• [TASK]:
Find and copy every line in the records that includes the string "image".

** RECORDS SUPPLIED follows **

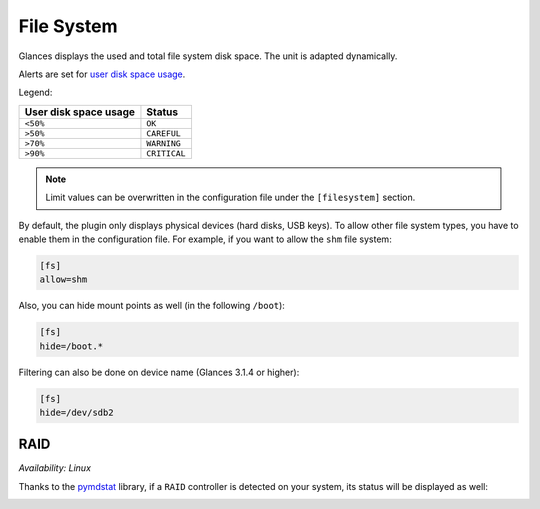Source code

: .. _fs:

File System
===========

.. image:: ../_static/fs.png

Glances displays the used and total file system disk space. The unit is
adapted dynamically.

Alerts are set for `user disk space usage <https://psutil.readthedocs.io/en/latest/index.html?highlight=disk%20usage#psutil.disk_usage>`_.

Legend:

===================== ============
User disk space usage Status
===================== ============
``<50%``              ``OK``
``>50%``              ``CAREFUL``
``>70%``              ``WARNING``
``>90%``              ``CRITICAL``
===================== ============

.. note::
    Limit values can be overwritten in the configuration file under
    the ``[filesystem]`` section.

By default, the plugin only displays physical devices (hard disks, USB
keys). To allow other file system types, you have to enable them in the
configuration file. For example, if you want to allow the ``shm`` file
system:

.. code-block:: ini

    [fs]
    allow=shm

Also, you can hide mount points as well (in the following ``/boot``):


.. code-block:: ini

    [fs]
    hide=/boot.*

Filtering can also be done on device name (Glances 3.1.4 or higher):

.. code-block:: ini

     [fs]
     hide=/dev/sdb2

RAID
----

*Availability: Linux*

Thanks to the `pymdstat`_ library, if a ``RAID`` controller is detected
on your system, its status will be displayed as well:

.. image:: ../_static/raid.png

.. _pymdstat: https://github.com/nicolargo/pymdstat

** End of RECORDS SUPPLIED **

• [SOLUTION]:
.. image:: ../_static/fs.png
.. image:: ../_static/raid.png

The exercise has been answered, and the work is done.